*** Source material Section Begins ***

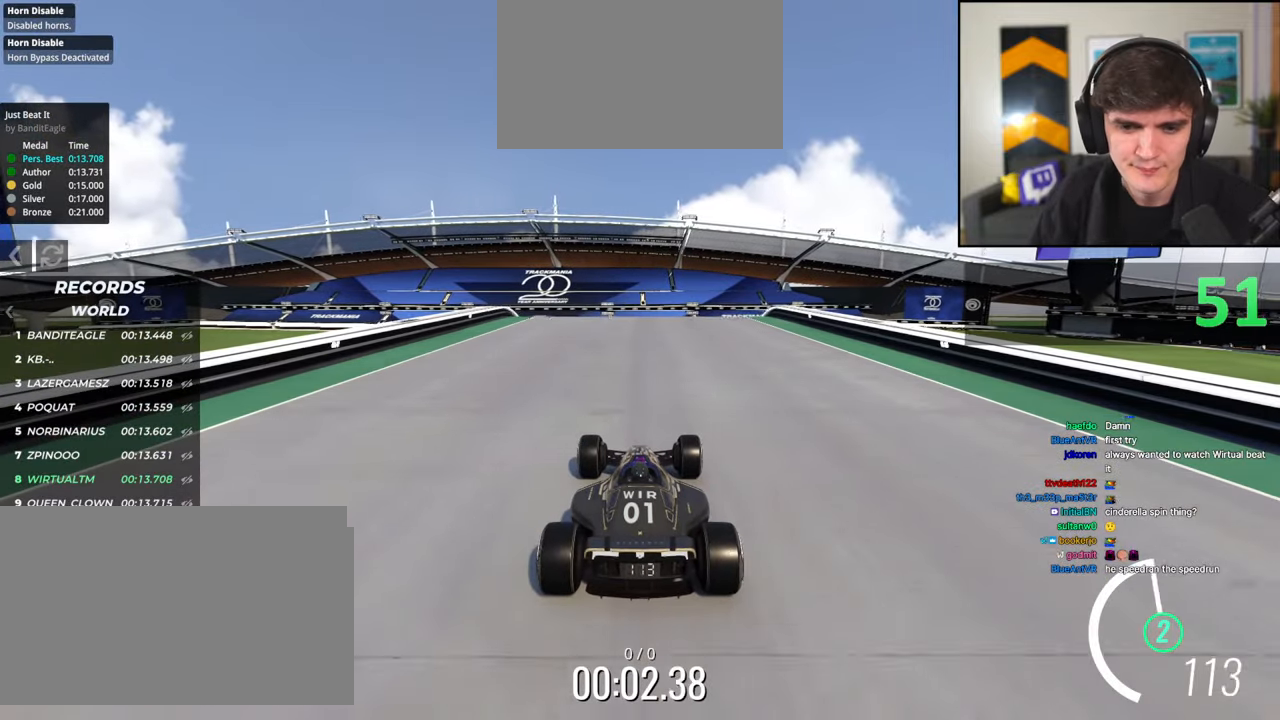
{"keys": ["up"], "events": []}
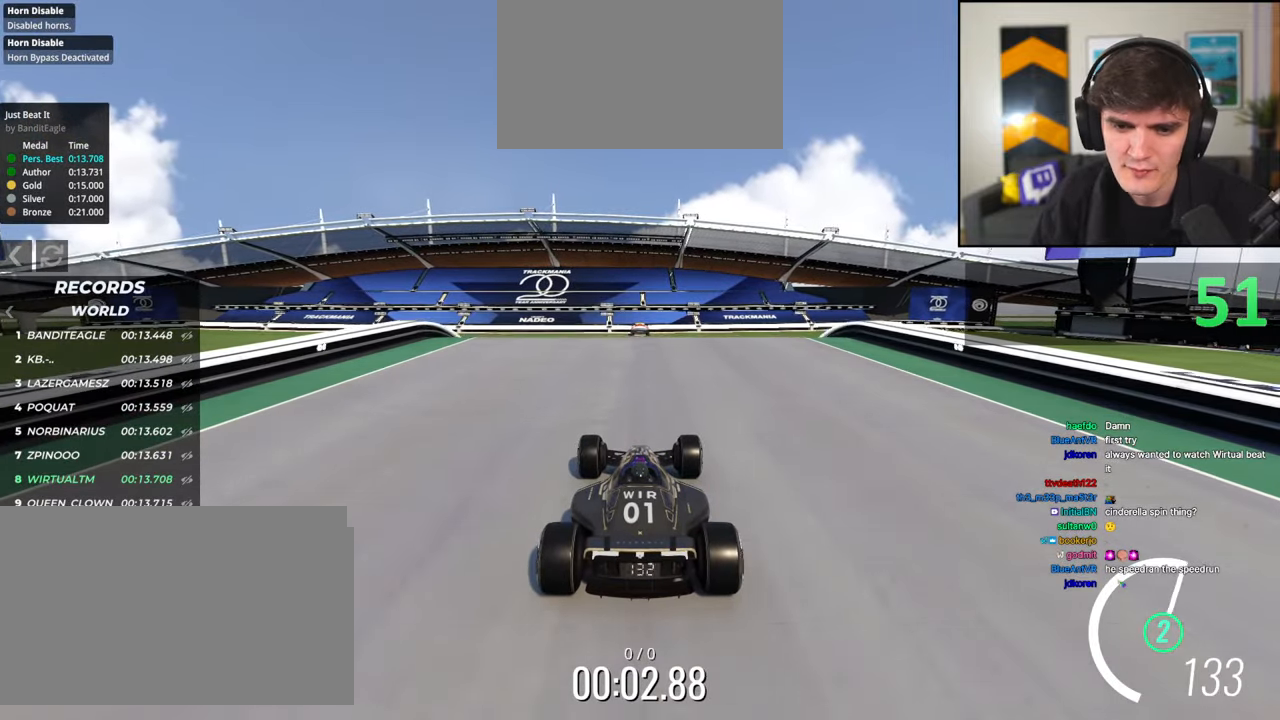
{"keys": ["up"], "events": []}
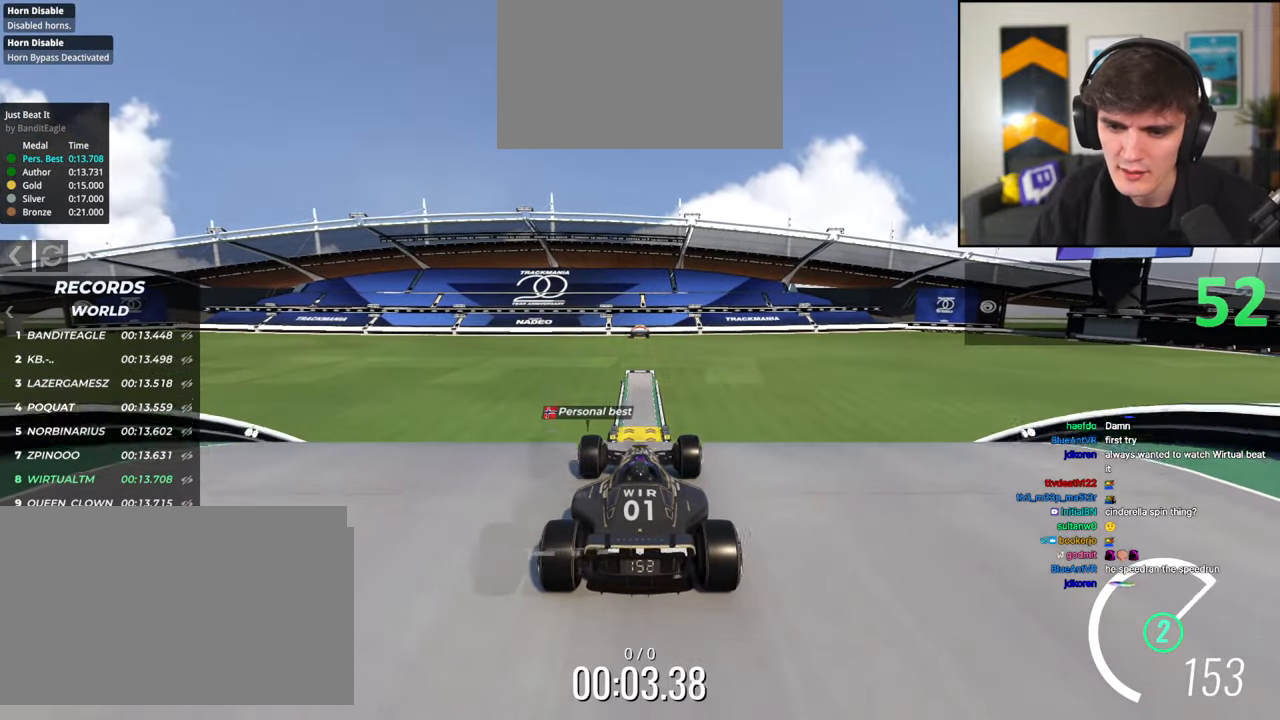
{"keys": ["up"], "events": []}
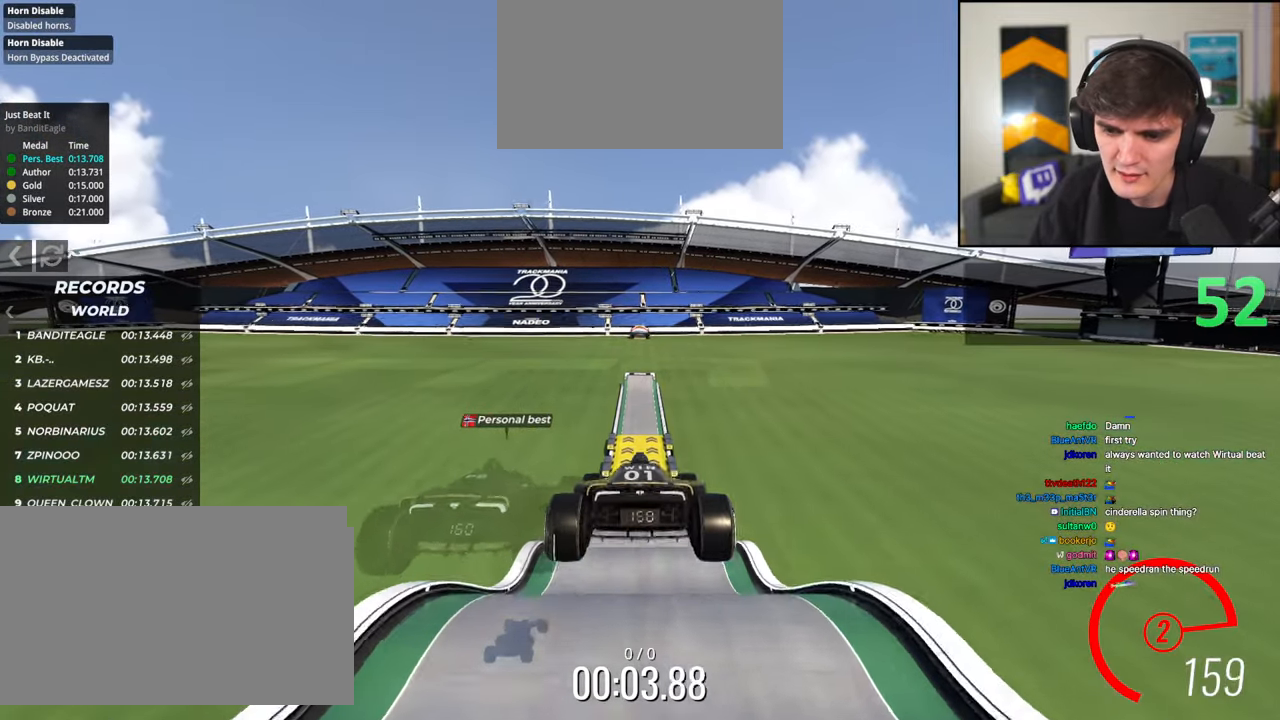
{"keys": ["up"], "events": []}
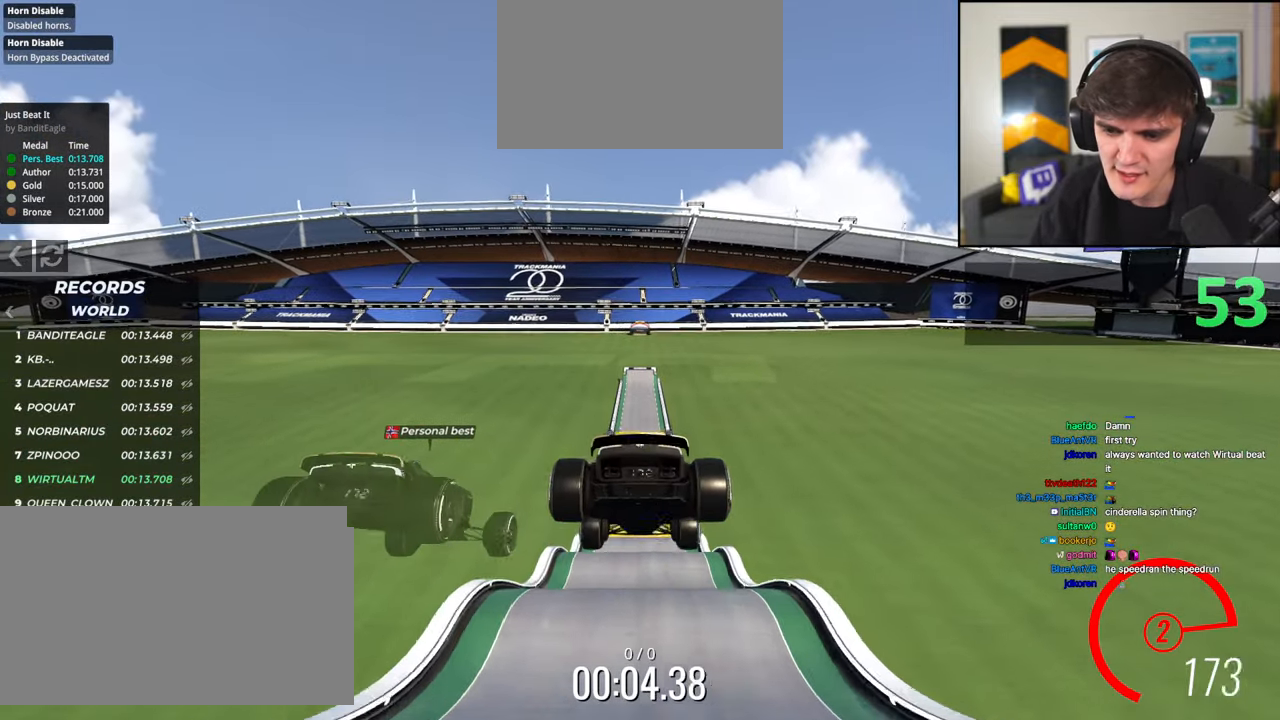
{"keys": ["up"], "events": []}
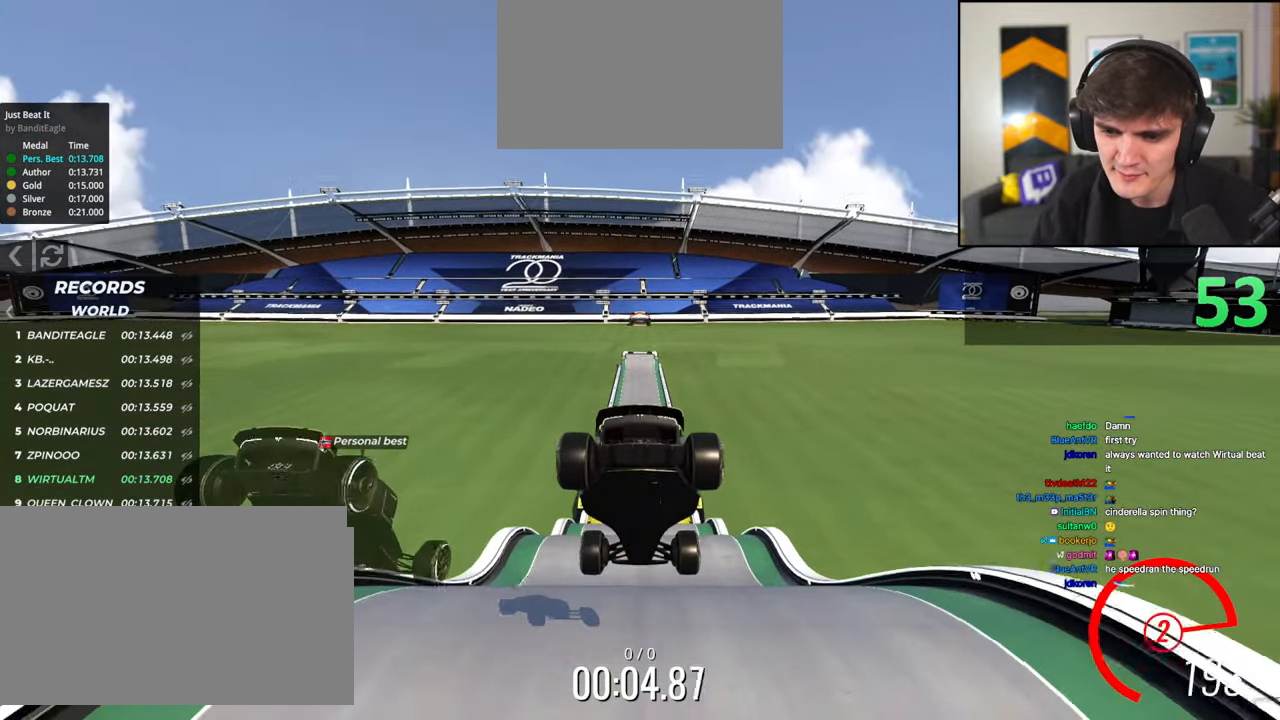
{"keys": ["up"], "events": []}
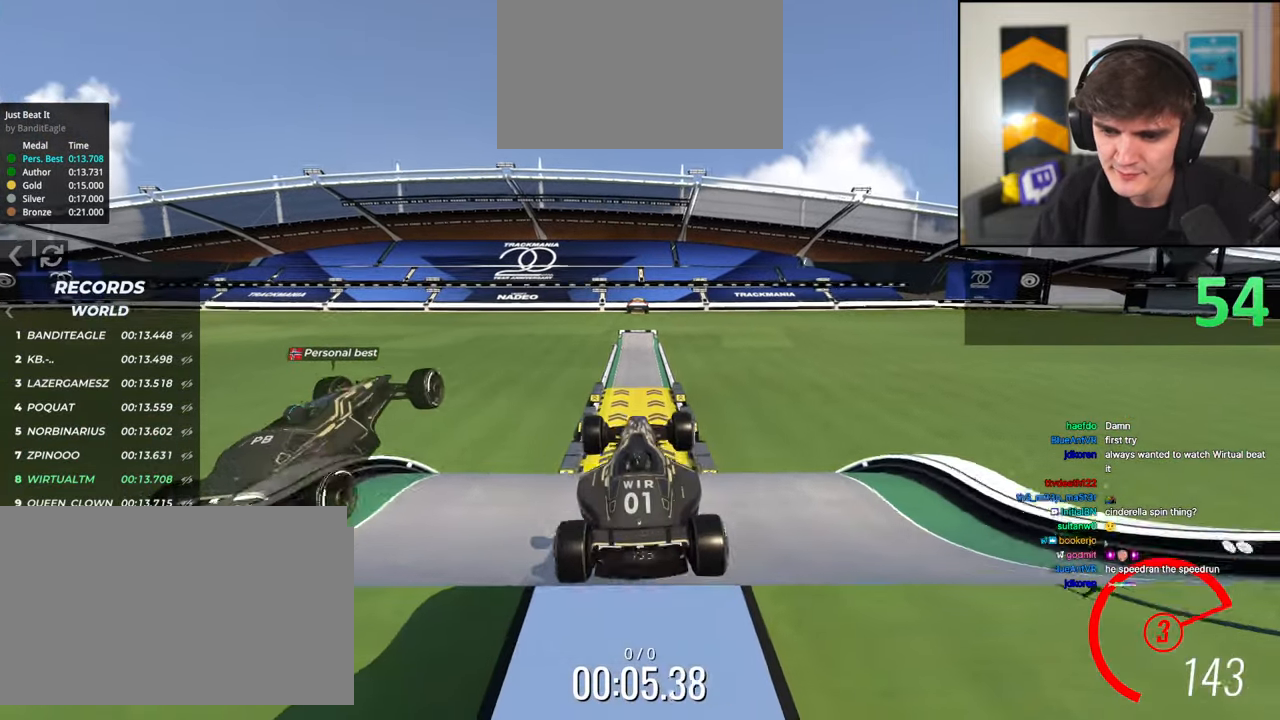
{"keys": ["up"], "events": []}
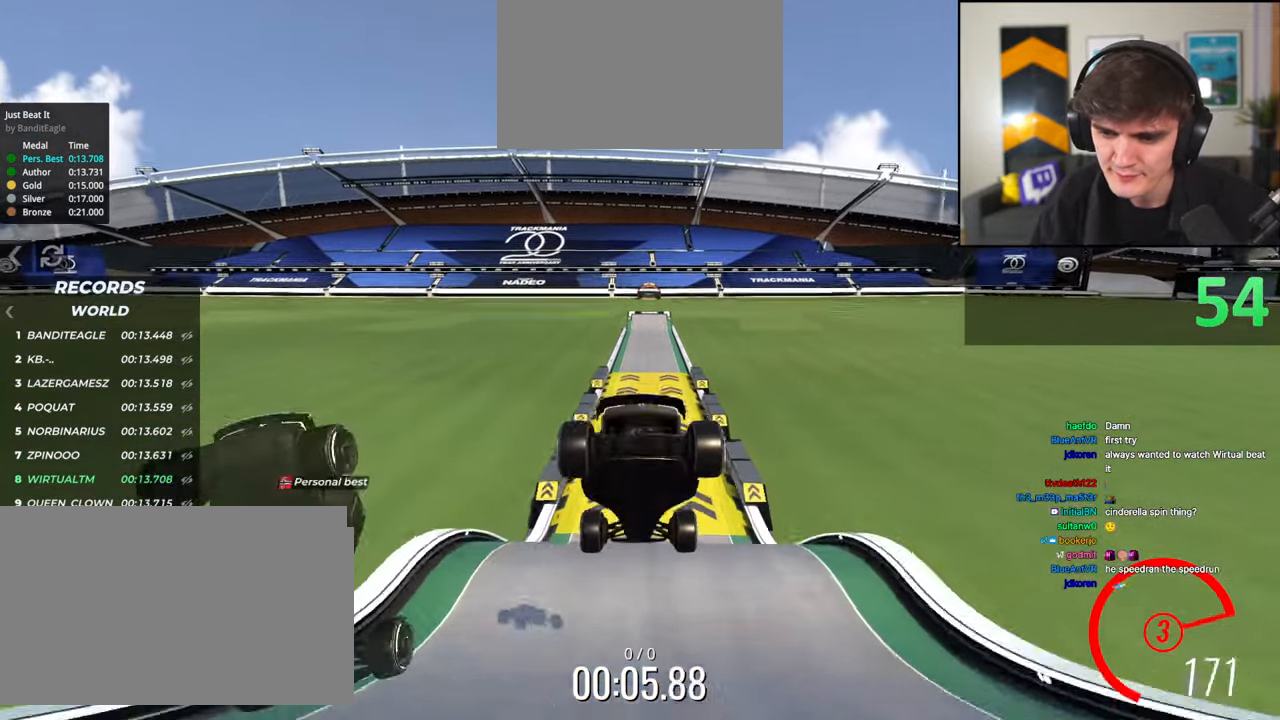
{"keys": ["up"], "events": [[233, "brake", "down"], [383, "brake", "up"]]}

*** Source material Section Ends ***

▶ **Your goal**
Would you set down the records exactly, with no pictures included?

▶ **Task answer**
{"keys": ["up"], "events": []}
{"keys": ["up"], "events": []}
{"keys": ["up"], "events": []}
{"keys": ["up"], "events": []}
{"keys": ["up"], "events": []}
{"keys": ["up"], "events": []}
{"keys": ["up"], "events": []}
{"keys": ["up"], "events": [[233, "brake", "down"], [383, "brake", "up"]]}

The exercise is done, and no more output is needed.